I am happy to say that strikes, whether official or unofficial, no longer dog our economy as they did in the 1960s and 1970s. The Government's trade union reforms have transformed industrial relations, and I make no apology for quoting some more statistics. The average number of working days lost for every 1,000 employees between 1975 and 1979 was 512. Between 1990 and 1994, it was 37--a reduction of 93 per cent. There were only 205 recorded strikes in 1994--the lowest annual total since records began more than 100 years ago.

That transformation in our industrial relations has generated greater confidence in the economy. That has attracted inward investment, which has of course brought jobs and opportunities. During last year alone, almost 37,000 new jobs were created through inward investment, while more than 51,000 jobs were safeguarded. Better industrial relations and the positive climate for growth and enterprise that we have created have brought more work and better opportunities for the people of this country--whether they are trade union members or not--and strengthened the economy.

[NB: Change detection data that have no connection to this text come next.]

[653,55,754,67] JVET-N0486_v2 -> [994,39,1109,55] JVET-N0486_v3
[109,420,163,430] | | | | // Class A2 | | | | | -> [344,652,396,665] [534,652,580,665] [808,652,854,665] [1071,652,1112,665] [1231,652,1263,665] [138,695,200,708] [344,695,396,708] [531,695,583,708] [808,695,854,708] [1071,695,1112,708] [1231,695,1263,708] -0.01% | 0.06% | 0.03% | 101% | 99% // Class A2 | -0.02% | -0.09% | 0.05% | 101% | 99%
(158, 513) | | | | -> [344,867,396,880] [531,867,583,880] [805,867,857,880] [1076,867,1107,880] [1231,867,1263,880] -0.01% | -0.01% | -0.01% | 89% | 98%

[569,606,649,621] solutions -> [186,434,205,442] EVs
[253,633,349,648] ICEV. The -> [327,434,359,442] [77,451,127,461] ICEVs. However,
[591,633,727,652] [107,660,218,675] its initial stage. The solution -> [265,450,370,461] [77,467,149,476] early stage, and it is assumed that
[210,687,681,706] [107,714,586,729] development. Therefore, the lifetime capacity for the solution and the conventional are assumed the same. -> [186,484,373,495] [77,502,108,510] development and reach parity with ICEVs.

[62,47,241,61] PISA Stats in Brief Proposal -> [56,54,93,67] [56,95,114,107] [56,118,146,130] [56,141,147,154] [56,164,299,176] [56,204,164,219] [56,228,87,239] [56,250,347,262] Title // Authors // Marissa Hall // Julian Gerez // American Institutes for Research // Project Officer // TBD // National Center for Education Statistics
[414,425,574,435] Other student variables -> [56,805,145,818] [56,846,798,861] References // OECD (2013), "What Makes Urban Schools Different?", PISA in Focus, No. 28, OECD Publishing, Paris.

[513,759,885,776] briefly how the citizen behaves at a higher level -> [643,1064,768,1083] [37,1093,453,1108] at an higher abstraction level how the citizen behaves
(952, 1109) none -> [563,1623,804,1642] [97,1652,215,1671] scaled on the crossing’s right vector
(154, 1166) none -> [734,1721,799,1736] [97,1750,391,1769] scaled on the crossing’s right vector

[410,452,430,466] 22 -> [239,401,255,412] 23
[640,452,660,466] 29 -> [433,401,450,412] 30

I should not need to add that the Labour party has voted against every reform that we have introduced, just as it will vote to revoke the regulations. It was no more right about the other issues than it is about this one.

We have had an interesting and instructive debate--for some of the time. It has been interesting not only because of what has been said, but for what was not said by the hon. Member for Makerfield and other Opposition Members. We have heard no more than might have been predicted in a Trades Union Congress brief on the issue.

As I said, I would not expect any meeting of minds on some points for we approach such matters from fundamentally different standpoints. I would not expect Opposition Members to welcome a provision that allows an employer freedom of choice on whether to consult through a trade union or through representatives elected by employees themselves. I did not expect Opposition Members to approve measures designed to minimise the statutory burdens on UK businesses to enable them to remain competitive and create jobs.

Nor did I expect to hear--although I challenge him to tell us now--how the hon. Member for Makerfield would give effect to the judgments. Would the hon. Gentleman return to the practices of the past? Is he a representative of old Labour? Looking down the bench below the Gangway, I see that there are rather a lot of old Labour members in the Chamber. Where the others? Where is new Labour? Where are the stakeholders? We have the old stakeposts here tonight, and I think that they will win the battle for the heart and soul of the Labour party.

Question put:--

The House divided: Ayes 258, Noes 295.